Mount Lyell Mining and Railway Company was an Australian mining company formed on 29 March 1893, based in Queenstown, Tasmania. In the early 1890s, the Mount Lyell mining operations produced more than a million tonnes of copper, 750 tonnes of silver and 45 tonnes of gold.
On 12 October 1912, somebody reported the pump house on the mine’s 700-foot (210 m) level was on fire. As the mine lacked an emergency warning system, of the 170 miners working there, 73 managed to escape that first day. However, many others were trapped, and 42 miners died.
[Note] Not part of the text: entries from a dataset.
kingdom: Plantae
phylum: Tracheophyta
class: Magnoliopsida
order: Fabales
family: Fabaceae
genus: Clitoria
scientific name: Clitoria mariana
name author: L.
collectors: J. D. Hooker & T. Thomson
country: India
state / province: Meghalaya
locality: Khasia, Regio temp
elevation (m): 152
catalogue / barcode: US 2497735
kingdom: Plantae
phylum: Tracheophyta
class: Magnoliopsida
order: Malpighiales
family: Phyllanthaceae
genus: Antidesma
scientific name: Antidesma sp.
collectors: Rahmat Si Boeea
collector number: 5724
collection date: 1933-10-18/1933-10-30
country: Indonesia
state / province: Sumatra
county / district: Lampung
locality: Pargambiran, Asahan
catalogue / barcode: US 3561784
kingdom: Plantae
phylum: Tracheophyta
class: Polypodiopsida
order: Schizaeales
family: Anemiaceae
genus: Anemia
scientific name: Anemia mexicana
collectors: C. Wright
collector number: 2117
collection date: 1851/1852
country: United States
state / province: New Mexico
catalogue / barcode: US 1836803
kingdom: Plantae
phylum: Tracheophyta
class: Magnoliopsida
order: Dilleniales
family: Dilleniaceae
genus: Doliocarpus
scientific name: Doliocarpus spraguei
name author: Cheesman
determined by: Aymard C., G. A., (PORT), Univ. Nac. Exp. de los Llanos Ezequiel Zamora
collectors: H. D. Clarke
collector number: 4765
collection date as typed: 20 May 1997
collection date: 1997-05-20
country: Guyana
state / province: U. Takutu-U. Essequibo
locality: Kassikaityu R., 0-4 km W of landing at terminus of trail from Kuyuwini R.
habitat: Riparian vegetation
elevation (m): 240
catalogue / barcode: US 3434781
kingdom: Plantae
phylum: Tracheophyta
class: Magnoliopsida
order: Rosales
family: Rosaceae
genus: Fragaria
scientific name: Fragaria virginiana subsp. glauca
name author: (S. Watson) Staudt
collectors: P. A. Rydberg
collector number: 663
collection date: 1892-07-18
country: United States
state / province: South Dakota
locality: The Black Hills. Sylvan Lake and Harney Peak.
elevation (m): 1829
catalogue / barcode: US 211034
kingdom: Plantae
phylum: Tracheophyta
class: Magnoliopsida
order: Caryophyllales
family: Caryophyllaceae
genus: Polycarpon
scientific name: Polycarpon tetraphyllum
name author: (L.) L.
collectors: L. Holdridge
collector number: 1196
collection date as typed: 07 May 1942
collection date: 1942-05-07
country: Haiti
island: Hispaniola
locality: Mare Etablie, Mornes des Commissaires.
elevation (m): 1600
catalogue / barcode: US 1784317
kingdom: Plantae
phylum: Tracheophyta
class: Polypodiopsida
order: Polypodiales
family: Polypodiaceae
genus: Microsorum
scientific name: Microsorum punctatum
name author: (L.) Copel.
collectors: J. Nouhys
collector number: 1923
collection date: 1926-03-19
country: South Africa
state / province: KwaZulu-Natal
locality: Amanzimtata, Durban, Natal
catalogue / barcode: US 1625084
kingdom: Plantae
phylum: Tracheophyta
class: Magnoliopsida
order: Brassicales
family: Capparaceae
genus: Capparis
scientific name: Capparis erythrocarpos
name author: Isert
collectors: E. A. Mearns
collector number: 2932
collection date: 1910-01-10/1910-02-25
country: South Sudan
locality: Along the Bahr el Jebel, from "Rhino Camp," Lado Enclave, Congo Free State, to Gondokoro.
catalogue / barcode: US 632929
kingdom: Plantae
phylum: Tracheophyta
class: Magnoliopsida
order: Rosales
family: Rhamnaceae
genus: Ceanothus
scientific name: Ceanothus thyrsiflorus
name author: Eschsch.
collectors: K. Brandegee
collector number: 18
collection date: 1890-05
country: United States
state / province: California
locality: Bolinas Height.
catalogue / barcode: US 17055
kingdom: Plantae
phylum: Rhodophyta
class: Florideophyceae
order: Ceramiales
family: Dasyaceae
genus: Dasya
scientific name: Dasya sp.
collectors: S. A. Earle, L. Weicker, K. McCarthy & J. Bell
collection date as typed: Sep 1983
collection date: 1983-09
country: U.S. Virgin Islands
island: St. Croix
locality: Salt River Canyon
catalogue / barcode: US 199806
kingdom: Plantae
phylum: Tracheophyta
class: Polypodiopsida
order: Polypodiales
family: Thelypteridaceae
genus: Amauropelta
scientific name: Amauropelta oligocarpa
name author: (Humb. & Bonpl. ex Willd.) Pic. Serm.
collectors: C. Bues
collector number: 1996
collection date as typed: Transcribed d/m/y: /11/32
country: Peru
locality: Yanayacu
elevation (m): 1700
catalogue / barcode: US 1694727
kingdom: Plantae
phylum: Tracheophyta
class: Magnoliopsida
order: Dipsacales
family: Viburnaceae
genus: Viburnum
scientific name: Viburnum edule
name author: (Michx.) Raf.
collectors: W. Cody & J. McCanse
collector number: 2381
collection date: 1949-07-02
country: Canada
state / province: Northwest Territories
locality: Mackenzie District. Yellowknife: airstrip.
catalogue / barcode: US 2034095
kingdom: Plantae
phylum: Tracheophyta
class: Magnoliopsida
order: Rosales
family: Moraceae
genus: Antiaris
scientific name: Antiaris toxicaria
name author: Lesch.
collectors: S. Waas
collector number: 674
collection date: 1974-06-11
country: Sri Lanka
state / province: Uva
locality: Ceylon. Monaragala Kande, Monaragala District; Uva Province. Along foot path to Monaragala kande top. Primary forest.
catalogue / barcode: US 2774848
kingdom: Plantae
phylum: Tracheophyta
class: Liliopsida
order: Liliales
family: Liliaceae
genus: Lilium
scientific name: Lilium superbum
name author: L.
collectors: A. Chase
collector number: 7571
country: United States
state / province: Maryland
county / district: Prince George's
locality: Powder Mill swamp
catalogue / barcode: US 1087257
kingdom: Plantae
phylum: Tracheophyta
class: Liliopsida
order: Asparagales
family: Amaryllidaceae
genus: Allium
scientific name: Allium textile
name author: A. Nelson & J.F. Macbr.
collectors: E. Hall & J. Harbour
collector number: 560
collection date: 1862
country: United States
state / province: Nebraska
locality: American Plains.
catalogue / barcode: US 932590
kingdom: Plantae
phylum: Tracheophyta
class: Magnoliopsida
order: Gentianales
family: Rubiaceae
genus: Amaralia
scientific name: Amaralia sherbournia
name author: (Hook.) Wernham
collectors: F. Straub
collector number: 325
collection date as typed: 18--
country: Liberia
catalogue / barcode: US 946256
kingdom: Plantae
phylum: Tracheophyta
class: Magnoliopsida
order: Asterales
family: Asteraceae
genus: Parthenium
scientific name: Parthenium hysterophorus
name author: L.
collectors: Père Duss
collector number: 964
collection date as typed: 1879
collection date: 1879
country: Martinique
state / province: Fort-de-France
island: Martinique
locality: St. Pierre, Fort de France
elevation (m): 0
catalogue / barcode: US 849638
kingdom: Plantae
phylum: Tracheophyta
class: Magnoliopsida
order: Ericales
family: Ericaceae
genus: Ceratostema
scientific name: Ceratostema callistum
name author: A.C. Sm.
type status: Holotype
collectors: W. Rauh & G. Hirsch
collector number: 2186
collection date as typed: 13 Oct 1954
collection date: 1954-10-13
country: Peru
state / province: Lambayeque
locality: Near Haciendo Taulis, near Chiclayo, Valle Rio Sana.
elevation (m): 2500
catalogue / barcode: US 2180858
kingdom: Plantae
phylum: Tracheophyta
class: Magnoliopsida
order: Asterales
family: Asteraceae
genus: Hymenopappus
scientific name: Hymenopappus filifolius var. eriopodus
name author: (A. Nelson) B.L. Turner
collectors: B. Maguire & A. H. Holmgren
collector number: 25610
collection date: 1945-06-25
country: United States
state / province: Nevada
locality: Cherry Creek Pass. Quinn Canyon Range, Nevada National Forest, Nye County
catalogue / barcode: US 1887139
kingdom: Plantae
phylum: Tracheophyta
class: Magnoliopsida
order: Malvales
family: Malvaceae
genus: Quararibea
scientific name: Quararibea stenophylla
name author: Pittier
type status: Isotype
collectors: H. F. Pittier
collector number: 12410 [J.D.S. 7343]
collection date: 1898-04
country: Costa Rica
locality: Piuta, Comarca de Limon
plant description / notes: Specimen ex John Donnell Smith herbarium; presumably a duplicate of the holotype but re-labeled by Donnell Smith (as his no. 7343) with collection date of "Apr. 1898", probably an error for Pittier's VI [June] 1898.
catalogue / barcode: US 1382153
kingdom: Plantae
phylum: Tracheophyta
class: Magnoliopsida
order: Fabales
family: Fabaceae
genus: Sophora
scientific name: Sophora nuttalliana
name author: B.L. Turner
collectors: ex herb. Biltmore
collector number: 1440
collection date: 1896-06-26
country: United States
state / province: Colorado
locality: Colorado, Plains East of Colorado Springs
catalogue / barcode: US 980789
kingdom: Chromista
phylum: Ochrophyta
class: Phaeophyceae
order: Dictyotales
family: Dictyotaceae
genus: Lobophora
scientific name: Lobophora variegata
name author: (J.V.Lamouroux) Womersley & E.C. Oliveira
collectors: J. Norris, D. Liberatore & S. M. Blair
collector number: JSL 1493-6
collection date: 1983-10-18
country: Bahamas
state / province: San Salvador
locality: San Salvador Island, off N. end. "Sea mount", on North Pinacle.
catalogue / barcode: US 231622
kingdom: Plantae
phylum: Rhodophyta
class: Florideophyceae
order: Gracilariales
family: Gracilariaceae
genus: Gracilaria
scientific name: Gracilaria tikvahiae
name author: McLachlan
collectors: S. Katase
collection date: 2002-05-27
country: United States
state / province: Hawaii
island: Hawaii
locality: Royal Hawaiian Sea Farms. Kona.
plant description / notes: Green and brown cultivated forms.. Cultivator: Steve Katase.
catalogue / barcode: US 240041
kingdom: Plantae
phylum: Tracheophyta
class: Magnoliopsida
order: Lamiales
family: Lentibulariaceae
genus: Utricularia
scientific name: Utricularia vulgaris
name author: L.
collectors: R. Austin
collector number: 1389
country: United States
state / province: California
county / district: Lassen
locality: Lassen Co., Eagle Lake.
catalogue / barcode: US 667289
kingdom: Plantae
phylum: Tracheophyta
One of the miners, Albert Gadd, who escaped death and then re-entered the mine to rescue his colleagues, was hospitalised in Launceston and died on 20 February 1913 from carbon monoxide poisoning. Gadd was regarded as the 43rd victim of the mining tragedy. He was posthumously awarded the Clarke Gold Medal from the Royal Humane Society in Melbourne.
Twelve months after the tragedy, Gold Mines of Australia took over Mount Lyell. Still, low copper prices made the operation unsustainable—the first of many that led to the closure. In 2022, Guy Barnett, Minister for State Development, Construction and Housing announced that “the Mt Lyell copper mine was back to life after an eight-year hiatus. To help get the mine going again, we will now provide almost $2.3 million in grant funding to Copper Mines of Tasmania, the owner of the Mt Lyell Mine, to help protect and improve the mine’s valuable infrastructure and help pave the way for a re-start”.